VORLIEGENDER TEXT:
--------------------------------
Wien. Frauen sind in Büros genauso präsent wie Männer – aber nicht in den Chefetagen. Sie studieren mindestens so erfolgreich – verdienen aber weniger als Männer. Immer mehr Frauen arbeiten – aber oft nur Teilzeit. „Die Presse“ fasst die Fakten zu den Unterschieden zwischen den Geschlechtern in der Wirtschaftswelt zusammen.

  •  Männer arbeiten häufiger

Österreichische Frauen arbeiten mehr als Frauen in anderen Ländern: Laut Eurostat betrug 2011 die Erwerbstätigenquote (Anteil der Erwerbstätigen an der Gesamtbevölkerung) von Frauen 69,6 Prozent. Damit lag Österreich deutlich über dem EU-Schnitt von 62,3 Prozent. Die EU-weit höchste Frauenerwerbstätigkeit hatte Schweden mit 77,2 Prozent, die niedrigste Griechenland mit 48,8Prozent. Frauen sind aber seltener erwerbstätig als Männer: Die Quote lag bei Männern 2011 bei 80,8 Prozent, EU-weit waren es 75 Prozent.
--------------------------------
AUSZÜGE AUS MATERIAL:

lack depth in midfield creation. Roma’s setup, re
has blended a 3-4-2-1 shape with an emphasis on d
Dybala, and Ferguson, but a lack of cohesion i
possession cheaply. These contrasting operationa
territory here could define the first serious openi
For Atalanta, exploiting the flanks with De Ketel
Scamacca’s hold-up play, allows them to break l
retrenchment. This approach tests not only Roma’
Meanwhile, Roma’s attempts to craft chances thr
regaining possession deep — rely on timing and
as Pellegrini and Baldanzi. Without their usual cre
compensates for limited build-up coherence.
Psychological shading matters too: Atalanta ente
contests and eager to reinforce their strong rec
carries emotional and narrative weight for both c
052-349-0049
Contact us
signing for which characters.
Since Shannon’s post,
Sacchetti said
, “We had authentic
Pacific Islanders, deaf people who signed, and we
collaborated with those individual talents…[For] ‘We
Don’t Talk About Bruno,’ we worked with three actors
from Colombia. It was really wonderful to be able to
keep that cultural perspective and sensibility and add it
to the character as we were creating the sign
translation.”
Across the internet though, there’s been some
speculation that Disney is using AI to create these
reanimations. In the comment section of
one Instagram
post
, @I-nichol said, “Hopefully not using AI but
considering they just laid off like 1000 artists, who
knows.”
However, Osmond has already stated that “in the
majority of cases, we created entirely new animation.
--------------------------------
WORUM ES GEHT: Schreiben Sie aus dem Text über Frauen und Männer in der Wirtschaftswelt bitte die Stelle wortgetreu ab, die bei den Worten „Wien. Frauen sind“ einsetzt und nach „der Wirtschaftswelt zusammen.“ endet.

ERWARTETE AUSGABE:
Wien. Frauen sind in Büros genauso präsent wie Männer – aber nicht in den Chefetagen. Sie studieren mindestens so erfolgreich – verdienen aber weniger als Männer. Immer mehr Frauen arbeiten – aber oft nur Teilzeit. „Die Presse“ fasst die Fakten zu den Unterschieden zwischen den Geschlechtern in der Wirtschaftswelt zusammen.